Les Milnes

Personal information
- Full name: Leslie Albert Milnes
- Born: 3 July 1922 Dunedin, Otago, New Zealand
- Died: 20 March 2013 (aged 90) Motueka, Tasman, New Zealand
- Batting: Right-handed
- Relations: Glenn Milnes (grandson)

Domestic team information
- 1944/45–1948/49: Otago
- Source: Cricinfo, 2 April 2021

= Leslie Milnes =

New Zealand cricketer

Leslie Albert Milnes (3 July 1922 - 20 March 2013) was a New Zealand cricketer. He played nine first-class matches between the 1942–43 and 1948–49.

Milnes was born at Dunedin in 1922 and was educated at Otago Boys' High School and King's High School in the city. He played cricket at school and led King's batting averages in 1937–38.

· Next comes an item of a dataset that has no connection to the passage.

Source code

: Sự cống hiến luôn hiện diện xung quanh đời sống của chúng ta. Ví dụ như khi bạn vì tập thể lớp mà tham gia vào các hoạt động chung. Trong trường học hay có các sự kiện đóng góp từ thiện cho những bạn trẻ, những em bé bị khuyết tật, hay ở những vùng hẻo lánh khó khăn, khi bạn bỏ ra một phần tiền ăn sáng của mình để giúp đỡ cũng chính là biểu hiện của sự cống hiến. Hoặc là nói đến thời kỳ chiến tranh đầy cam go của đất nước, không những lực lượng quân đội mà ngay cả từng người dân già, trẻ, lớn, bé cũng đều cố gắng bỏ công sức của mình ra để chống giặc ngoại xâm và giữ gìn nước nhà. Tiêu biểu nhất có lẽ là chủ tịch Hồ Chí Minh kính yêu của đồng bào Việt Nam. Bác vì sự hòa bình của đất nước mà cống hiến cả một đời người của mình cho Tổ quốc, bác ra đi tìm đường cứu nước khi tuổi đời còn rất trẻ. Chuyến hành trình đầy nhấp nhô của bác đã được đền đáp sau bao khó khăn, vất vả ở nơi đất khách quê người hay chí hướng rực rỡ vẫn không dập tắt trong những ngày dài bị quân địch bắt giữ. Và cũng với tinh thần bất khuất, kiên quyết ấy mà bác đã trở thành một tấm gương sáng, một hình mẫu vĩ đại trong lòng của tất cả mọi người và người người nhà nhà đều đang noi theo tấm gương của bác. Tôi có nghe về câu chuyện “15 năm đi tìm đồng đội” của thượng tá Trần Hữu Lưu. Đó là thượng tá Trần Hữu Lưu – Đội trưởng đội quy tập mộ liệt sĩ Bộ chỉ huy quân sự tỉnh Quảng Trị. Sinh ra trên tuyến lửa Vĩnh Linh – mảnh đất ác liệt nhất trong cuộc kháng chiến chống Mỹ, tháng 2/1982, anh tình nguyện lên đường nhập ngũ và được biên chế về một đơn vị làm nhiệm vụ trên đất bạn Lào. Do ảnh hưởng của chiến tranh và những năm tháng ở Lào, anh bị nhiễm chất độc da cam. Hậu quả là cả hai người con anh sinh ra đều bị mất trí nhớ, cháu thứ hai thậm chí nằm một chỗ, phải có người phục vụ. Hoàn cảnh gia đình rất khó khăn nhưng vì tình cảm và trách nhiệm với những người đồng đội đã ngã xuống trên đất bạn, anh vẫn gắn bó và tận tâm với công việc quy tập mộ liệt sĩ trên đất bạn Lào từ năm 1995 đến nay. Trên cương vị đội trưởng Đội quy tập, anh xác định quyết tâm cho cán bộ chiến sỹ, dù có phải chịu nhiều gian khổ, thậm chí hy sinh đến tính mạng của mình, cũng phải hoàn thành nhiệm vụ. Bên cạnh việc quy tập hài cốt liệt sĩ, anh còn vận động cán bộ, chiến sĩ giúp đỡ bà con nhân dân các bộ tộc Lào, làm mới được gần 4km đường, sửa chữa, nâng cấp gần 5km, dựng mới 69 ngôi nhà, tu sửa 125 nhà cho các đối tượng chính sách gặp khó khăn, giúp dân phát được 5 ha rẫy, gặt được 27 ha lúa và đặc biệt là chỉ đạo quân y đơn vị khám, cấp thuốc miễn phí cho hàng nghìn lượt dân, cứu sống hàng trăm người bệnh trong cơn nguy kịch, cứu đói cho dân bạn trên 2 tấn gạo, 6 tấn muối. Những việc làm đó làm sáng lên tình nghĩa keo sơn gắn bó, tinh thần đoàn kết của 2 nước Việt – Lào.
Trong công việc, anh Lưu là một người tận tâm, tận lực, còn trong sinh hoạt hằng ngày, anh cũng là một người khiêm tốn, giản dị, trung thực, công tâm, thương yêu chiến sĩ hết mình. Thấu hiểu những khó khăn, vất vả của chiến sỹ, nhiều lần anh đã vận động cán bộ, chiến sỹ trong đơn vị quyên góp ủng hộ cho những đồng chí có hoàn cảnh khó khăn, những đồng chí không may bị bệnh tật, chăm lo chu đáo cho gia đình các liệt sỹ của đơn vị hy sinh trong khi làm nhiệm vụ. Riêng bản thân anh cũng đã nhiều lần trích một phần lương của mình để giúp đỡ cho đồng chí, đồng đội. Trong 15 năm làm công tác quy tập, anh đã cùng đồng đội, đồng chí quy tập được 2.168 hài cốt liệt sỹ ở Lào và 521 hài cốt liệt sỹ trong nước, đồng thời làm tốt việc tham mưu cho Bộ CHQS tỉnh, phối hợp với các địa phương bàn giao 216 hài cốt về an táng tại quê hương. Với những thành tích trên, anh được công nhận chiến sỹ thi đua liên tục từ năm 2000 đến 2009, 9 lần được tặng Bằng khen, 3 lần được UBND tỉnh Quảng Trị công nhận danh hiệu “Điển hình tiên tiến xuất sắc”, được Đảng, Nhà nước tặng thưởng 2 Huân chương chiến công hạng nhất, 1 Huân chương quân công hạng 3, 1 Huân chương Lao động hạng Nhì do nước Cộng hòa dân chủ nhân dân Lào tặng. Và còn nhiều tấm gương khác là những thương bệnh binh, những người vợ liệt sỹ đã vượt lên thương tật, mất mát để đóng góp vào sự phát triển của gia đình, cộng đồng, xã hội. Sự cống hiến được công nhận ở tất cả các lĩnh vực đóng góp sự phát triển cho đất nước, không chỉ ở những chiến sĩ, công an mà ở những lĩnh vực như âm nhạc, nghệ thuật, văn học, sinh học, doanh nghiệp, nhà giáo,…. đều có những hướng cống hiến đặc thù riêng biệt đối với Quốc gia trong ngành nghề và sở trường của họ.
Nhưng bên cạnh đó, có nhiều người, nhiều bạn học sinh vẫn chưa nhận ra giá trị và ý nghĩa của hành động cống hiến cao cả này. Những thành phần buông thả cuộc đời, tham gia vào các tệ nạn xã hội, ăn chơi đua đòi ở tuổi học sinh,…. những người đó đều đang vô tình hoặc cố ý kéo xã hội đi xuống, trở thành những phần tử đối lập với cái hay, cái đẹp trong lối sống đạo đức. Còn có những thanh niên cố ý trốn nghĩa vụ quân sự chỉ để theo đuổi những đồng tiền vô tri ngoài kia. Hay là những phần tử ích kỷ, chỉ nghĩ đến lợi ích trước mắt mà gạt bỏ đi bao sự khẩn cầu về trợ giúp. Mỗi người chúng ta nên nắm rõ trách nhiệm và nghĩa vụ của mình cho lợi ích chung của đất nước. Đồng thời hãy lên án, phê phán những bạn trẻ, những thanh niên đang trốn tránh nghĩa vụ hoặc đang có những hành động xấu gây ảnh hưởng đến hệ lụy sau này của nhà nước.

During World War II Milnes served in the New Zealand Army. He played wartime cricket for army sides and made his first-class debut for a South Island Army side against a similar side from the North Island at the Basin Reserve in February 1943. He made scores of 41 and six in the match before going on to play for an army side against one from the New ZealandAir Force later in the year. He had played some wartime cricket for Otago sides during the 1942–43 season, and played the first of seven first-class matches for the province in December 1944. Primarily a right-handed batsman, in his nine first-class matches, Milnes scored 354 runs and took two wickets. He later played Hawke Cup cricket for Nelson between 1954–55 and 1957–58.

Professionally Milnes worked as an accountant. He died at Motueka in the Tasman Region in 2013 aged 90. His grandson Glenn Milnes played six first-class and 21 List A matches for Central Districts during the 1990s as well as playing Hawke Cup cricket for Nelson.